I also find this to be a good question - and a question to be asked not only about this species. I haven't specifically thought of Trifolium before (probably because they are abundant where I live and I see them enough to satisfy my needs, or probably because I don't have a garden), but I did have the same thought about some other species. Malva neglecta was one for instance. I like the leaves, I like the flowers, I'd like it to be around more than it is now (it was more common when I was a child), and it is edible. Not that the tiny fruits have an outstanding tase but I like them, and if I am out in the wild and find them I usually pick a few. I guess that's the taste of childhood for me :D
Another plant I find beautiful is Cichorium intybus. Granted, its leaves or overall shape aren't very exciting and it looks quite "thin", but I really like the flowers. And the ultimate candidate for me for this question is Onopordum acanthium and the weedy members of the Carduus genus.
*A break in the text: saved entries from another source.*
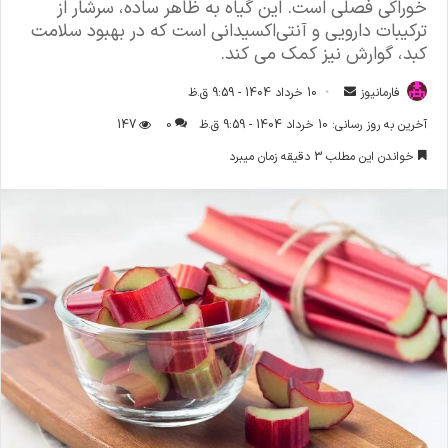
خوراکی فصلی است. این گیاه به ظاهر ساده، سرشار از
ترکیبات دارویی و آنتی‌اکسیدانی است که در بهبود سلامت
کبد، گوارش نیز کمک می کند.
فارمانیوز
ا
10 خرداد 1404 - 9:59 ق.ظ
ر
آخرین به روز رسانی: 10 خرداد 1404 - 9:59 ق.ظ
0
147
س
خواندن این مطلب 3 دقیقه زمان میبرد
ا
ل
ا
ی
م
ی
ل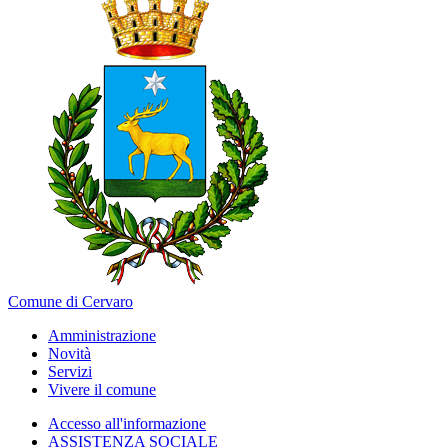
Comune di Cervaro
Amministrazione
Novità
Servizi
Vivere il comune
Accesso all'informazione
ASSISTENZA SOCIALE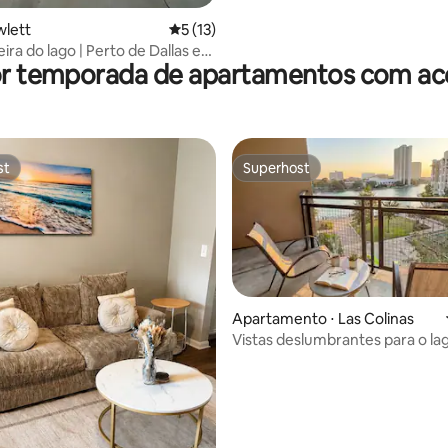
wlett
5 de uma avaliação média de 5, 13 avalia
5 (13)
eira do lago | Perto de Dallas e
or temporada de apartamentos com ace
Harbor
st
Superhost
st
Superhost
Apartamento ⋅ Las Colinas
Vistas deslumbrantes para o la
média de 5, 88 avaliações
DART | Academia e piscina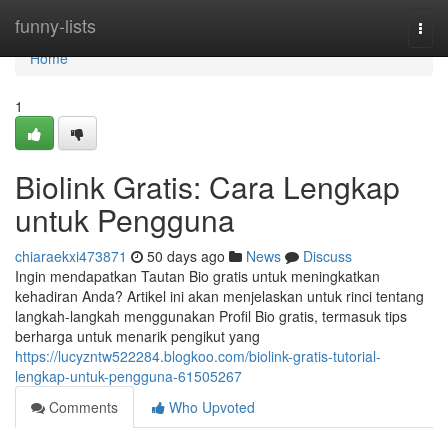
Home
funny-lists
Togg
navi
Home
1
Biolink Gratis: Cara Lengkap
untuk Pengguna
chiaraekxi473871
50 days ago
News
Discuss
Ingin mendapatkan Tautan Bio gratis untuk meningkatkan
kehadiran Anda? Artikel ini akan menjelaskan untuk rinci tentang
langkah-langkah menggunakan Profil Bio gratis, termasuk tips
berharga untuk menarik pengikut yang
https://lucyzntw522284.blogkoo.com/biolink-gratis-tutorial-
lengkap-untuk-pengguna-61505267
Comments
Who Upvoted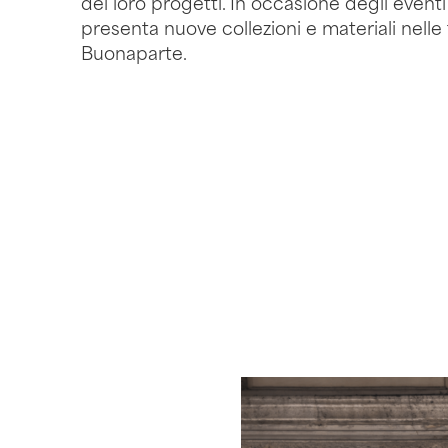
dei loro progetti. In occasione degli eventi
presenta nuove collezioni e materiali nelle 
Buonaparte.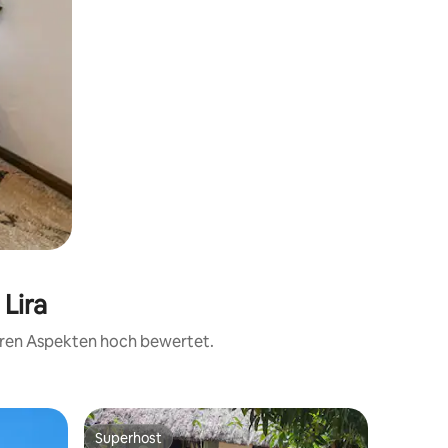
 Lira
teren Aspekten hoch bewertet.
Privatunt
Superhost
Superhost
They can get huge and are super spiny, but its flowers are such beautiful purplish pink fluffballs, and the plant looks beautiful already without buds or flowers, the shape, texture and organisation of the leaves often makes me stop and think that people would definitely buy a plant with similar characteristics if it was sold in a pot.

TL said...

I think here in Europe (at least where I live) we have a more relaxed attitude about grass lawns. In fact, certain wildflowers are encouraged to "invade" home gardens. Clover's going to grow wherever the grass is scrawnier so there's barely any point in growing it in flowerbeds.

Besides that, my theory is that since clover is also grown for animal feed less informed people are inclined to believe it is an agricultural weed and are thus skeptical of its value regardless of the plant's attractiveness.

Pattock said...

Don't blame me, I may be English but my last lawn was solid dandelions and daisies. It was a spectacular carpet of gold that soon turned into a carpet of silver. Not a blade of grass in it.

Paul said...

I would love to see your lawn, Pat! That would be quite a sight.

Jessica said...

I do cultivate it. I've got it growing in my vegetable garden. When it gets too big and is crowding out the veggies I chop it back and use it as mulch. It grows back and blooms and I repeat the process. I do think I want to plant some in other places where I can leave it alone and the bees can enjoy it.

Cathome said...

Greetings! Today I've seen some hybrid clovers with variegated foliage at sale. Apparently they were not red. But really fascinating.
Red clover is widely used as seederate, if it fits in as cultural usage.